Count up the lines holding "Kitab" in the material, then reply with only the number.

> _Given entries_
# # # # # # #

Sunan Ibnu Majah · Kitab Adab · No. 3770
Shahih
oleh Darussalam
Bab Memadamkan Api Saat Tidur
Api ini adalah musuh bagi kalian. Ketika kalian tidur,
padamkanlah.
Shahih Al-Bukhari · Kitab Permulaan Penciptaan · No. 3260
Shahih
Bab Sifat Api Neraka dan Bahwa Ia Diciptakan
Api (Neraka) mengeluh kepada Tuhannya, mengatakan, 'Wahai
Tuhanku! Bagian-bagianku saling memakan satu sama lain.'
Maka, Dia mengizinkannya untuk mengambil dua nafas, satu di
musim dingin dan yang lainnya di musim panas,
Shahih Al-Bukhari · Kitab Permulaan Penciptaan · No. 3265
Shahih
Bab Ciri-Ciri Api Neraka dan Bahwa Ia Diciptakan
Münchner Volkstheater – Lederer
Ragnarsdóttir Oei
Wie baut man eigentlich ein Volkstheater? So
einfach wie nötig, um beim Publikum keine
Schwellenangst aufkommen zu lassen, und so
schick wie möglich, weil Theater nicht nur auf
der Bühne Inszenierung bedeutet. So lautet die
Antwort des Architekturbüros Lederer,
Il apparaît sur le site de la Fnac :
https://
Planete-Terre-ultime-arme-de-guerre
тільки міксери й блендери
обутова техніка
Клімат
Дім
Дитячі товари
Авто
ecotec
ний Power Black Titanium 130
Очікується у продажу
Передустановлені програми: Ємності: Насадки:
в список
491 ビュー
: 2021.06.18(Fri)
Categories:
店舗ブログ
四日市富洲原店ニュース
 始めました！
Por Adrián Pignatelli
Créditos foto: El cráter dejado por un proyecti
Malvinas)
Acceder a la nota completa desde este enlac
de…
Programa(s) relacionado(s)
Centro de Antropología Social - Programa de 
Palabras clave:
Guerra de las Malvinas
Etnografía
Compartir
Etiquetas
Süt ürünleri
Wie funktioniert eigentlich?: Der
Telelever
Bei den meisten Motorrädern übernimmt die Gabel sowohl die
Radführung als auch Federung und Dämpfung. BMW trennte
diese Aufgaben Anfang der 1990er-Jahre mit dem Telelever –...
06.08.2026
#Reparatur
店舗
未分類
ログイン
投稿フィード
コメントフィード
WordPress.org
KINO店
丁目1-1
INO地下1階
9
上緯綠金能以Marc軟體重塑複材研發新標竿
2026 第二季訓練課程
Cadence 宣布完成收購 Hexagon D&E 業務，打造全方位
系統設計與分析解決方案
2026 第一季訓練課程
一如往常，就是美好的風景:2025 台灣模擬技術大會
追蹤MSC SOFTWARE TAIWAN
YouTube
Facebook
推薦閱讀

# # # # # # #

> _Reply_
3